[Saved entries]
--- START ---

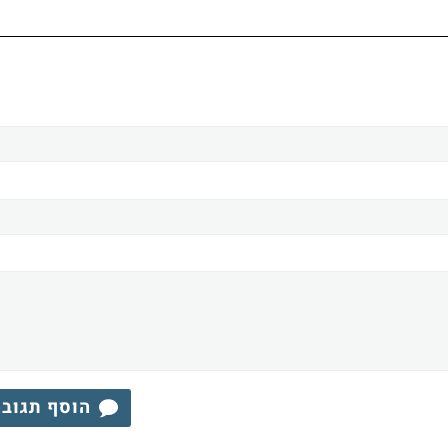
הוסף תגוב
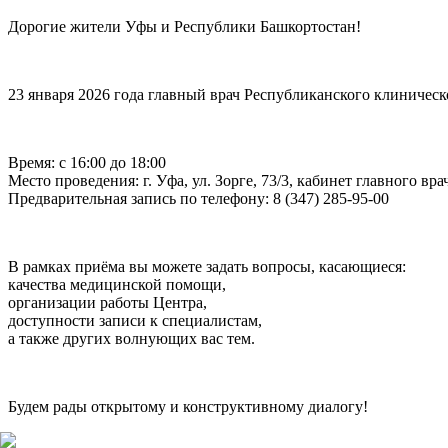
Дорогие жители Уфы и Республики Башкортостан!
23 января 2026 года главный врач Республиканского клиничес
Время: с 16:00 до 18:00
Место проведения: г. Уфа, ул. Зорге, 73/3, кабинет главного вра
Предварительная запись по телефону: 8 (347) 285-95-00
В рамках приёма вы можете задать вопросы, касающиеся:
качества медицинской помощи,
организации работы Центра,
доступности записи к специалистам,
а также других волнующих вас тем.
Будем рады открытому и конструктивному диалогу!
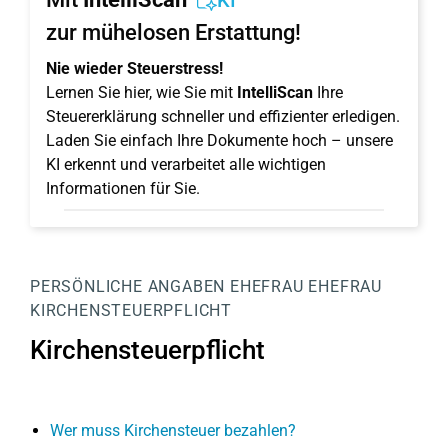
KI
zur mühelosen Erstattung!
Nie wieder Steuerstress!
Lernen Sie hier, wie Sie mit
IntelliScan
Ihre
Steuererklärung schneller und effizienter erledigen.
Laden Sie einfach Ihre Dokumente hoch – unsere
KI erkennt und verarbeitet alle wichtigen
Informationen für Sie.
PERSÖNLICHE ANGABEN
EHEFRAU EHEFRAU
KIRCHENSTEUERPFLICHT
Kirchensteuerpflicht
Wer muss Kirchensteuer bezahlen?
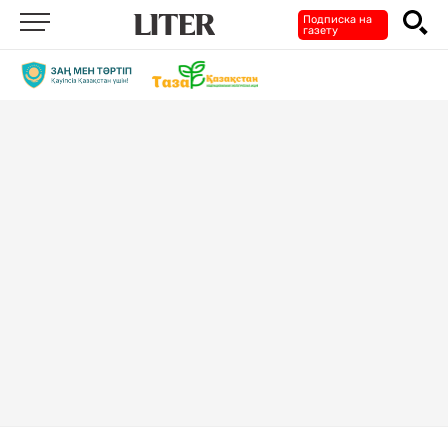
Подписка на
газету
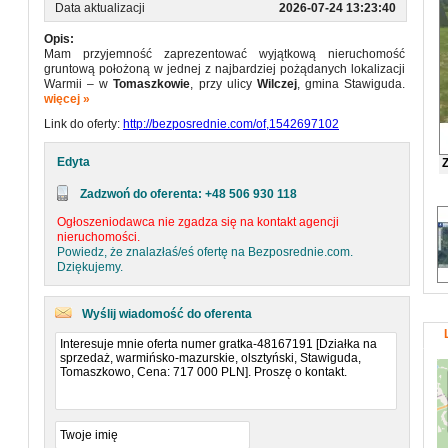
Data aktualizacji
2026-07-24 13:23:40
Opis:
Mam przyjemność zaprezentować wyjątkową nieruchomość
gruntową położoną w jednej z najbardziej pożądanych lokalizacji
Warmii – w
Tomaszkowie
, przy ulicy
Wilczej
, gmina Stawiguda.
Działka o numerze ewidencyjnym
więcej »
202/10
to idealne miejsce dla
osób szukających balansu między naturą a nowoczesną
Link do oferty:
http://bezposrednie.com/of,1542697102
infrastrukturą.
✨ Ta lokalizacja oferuje
Edyta
Bliskość Natury:
Ulica Wilcza znajduje się w otoczeniu
Zadzwoń do oferenta: +48 506 930 118
nowoczesnej zabudowy jednorodzinnej oraz
malowniczych terenów zielonych.
Ogłoszeniodawca nie zgadza się na kontakt agencji
Jezioro Wulpińskie na wyciągnięcie ręki:
Krótki spacer
nieruchomości.
dzieli Cię od jednego z najczystszych i najpiękniejszych
Powiedz, że znalazłaś/eś ofertę na Bezposrednie.com.
jezior w regionie, idealnego do żeglowania, kąpieli czy
Dziękujemy.
wędkowania.
Raj dla Golfistów:
W bliskim sąsiedztwie znajduje się
prestiżowe pole golfowe
Mazury Golf & Country Club
.
Wyślij wiadomość do oferenta
Szybka Komunikacja:
Dzięki świetnemu połączeniu z
drogą S51 i S16, dotarcie do serca Olsztyna zajmuje
zaledwie chwilę, co czyni to miejsce idealnym dla osób
pracujących w mieście.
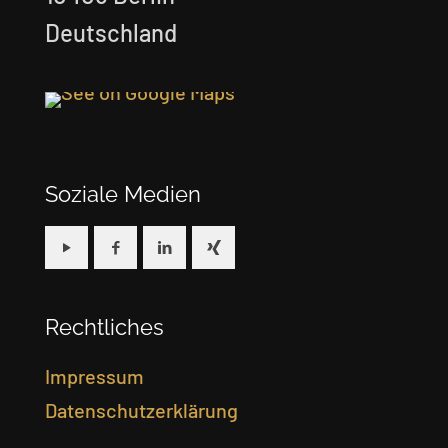
Deutschland
Soziale Medien
Rechtliches
Impressum
Datenschutzerklärung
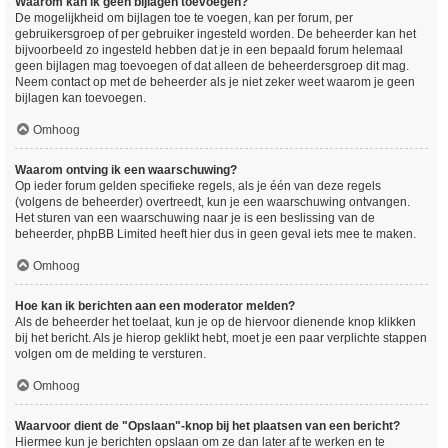
Waarom kan ik geen bijlagen toevoegen?
De mogelijkheid om bijlagen toe te voegen, kan per forum, per
gebruikersgroep of per gebruiker ingesteld worden. De beheerder kan het
bijvoorbeeld zo ingesteld hebben dat je in een bepaald forum helemaal
geen bijlagen mag toevoegen of dat alleen de beheerdersgroep dit mag.
Neem contact op met de beheerder als je niet zeker weet waarom je geen
bijlagen kan toevoegen.
Omhoog
Waarom ontving ik een waarschuwing?
Op ieder forum gelden specifieke regels, als je één van deze regels
(volgens de beheerder) overtreedt, kun je een waarschuwing ontvangen.
Het sturen van een waarschuwing naar je is een beslissing van de
beheerder, phpBB Limited heeft hier dus in geen geval iets mee te maken.
Omhoog
Hoe kan ik berichten aan een moderator melden?
Als de beheerder het toelaat, kun je op de hiervoor dienende knop klikken
bij het bericht. Als je hierop geklikt hebt, moet je een paar verplichte stappen
volgen om de melding te versturen.
Omhoog
Waarvoor dient de "Opslaan"-knop bij het plaatsen van een bericht?
Hiermee kun je berichten opslaan om ze dan later af te werken en te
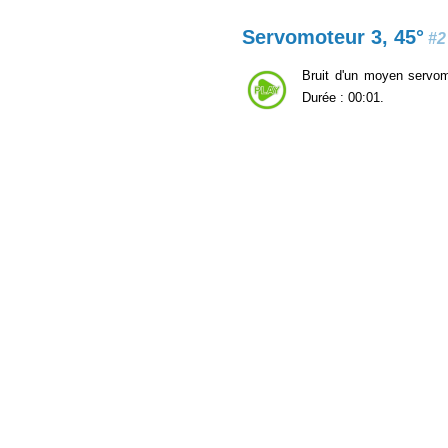
Servomoteur 3, 45°
#2
Bruit d'un moyen servomo
Durée : 00:01.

--- END ---

All of the data above should be transcribed verbatim, with pictures omitted.

Answer space:
הוסף תגוב
Дорогие жители Уфы и Республики Башкортостан!
23 января 2026 года главный врач Республиканского клиничес
Время: с 16:00 до 18:00
Место проведения: г. Уфа, ул. Зорге, 73/3, кабинет главного вра
Предварительная запись по телефону: 8 (347) 285-95-00
В рамках приёма вы можете задать вопросы, касающиеся:
качества медицинской помощи,
организации работы Центра,
доступности записи к специалистам,
а также других волнующих вас тем.
Будем рады открытому и конструктивному диалогу!
KI
zur mühelosen Erstattung!
Nie wieder Steuerstress!
Lernen Sie hier, wie Sie mit
IntelliScan
Ihre
Steuererklärung schneller und effizienter erledigen.
Laden Sie einfach Ihre Dokumente hoch – unsere
KI erkennt und verarbeitet alle wichtigen
Informationen für Sie.
PERSÖNLICHE ANGABEN
EHEFRAU EHEFRAU
KIRCHENSTEUERPFLICHT
Kirchensteuerpflicht
Wer muss Kirchensteuer bezahlen?
Подписка на
газету
Data aktualizacji
2026-07-24 13:23:40
Opis:
Mam przyjemność zaprezentować wyjątkową nieruchomość
gruntową położoną w jednej z najbardziej pożądanych lokalizacji
Warmii – w
Tomaszkowie
, przy ulicy
Wilczej
, gmina Stawiguda.
Działka o numerze ewidencyjnym
więcej »
202/10
to idealne miejsce dla
osób szukających balansu między naturą a nowoczesną
Link do oferty:
http://bezposrednie.com/of,1542697102
infrastrukturą.
✨ Ta lokalizacja oferuje
Edyta
Bliskość Natury:
Ulica Wilcza znajduje się w otoczeniu
Zadzwoń do oferenta: +48 506 930 118
nowoczesnej zabudowy jednorodzinnej oraz
malowniczych terenów zielonych.
Ogłoszeniodawca nie zgadza się na kontakt agencji
Jezioro Wulpińskie na wyciągnięcie ręki:
Krótki spacer
nieruchomości.
dzieli Cię od jednego z najczystszych i najpiękniejszych
Powiedz, że znalazłaś/eś ofertę na Bezposrednie.com.
jezior w regionie, idealnego do żeglowania, kąpieli czy
Dziękujemy.
wędkowania.
Raj dla Golfistów:
W bliskim sąsiedztwie znajduje się
prestiżowe pole golfowe
Mazury Golf & Country Club
.
Wyślij wiadomość do oferenta
Szybka Komunikacja:
Dzięki świetnemu połączeniu z
drogą S51 i S16, dotarcie do serca Olsztyna zajmuje
zaledwie chwilę, co czyni to miejsce idealnym dla osób
pracujących w mieście.
Deutschland
Soziale Medien
Rechtliches
Impressum
Datenschutzerklärung
Waarom kan ik geen bijlagen toevoegen?
De mogelijkheid om bijlagen toe te voegen, kan per forum, per
gebruikersgroep of per gebruiker ingesteld worden. De beheerder kan het
bijvoorbeeld zo ingesteld hebben dat je in een bepaald forum helemaal
geen bijlagen mag toevoegen of dat alleen de beheerdersgroep dit mag.
Neem contact op met de beheerder als je niet zeker weet waarom je geen
bijlagen kan toevoegen.
Omhoog
Waarom ontving ik een waarschuwing?
Op ieder forum gelden specifieke regels, als je één van deze regels
(volgens de beheerder) overtreedt, kun je een waarschuwing ontvangen.
Het sturen van een waarschuwing naar je is een beslissing van de
beheerder, phpBB Limited heeft hier dus in geen geval iets mee te maken.
Omhoog
Hoe kan ik berichten aan een moderator melden?
Als de beheerder het toelaat, kun je op de hiervoor dienende knop klikken
bij het bericht. Als je hierop geklikt hebt, moet je een paar verplichte stappen
volgen om de melding te versturen.
Omhoog
Waarvoor dient de "Opslaan"-knop bij het plaatsen van een bericht?
Hiermee kun je berichten opslaan om ze dan later af te werken en te
Servomoteur 3, 45°
#2
Bruit d'un moyen servomo
Durée : 00:01.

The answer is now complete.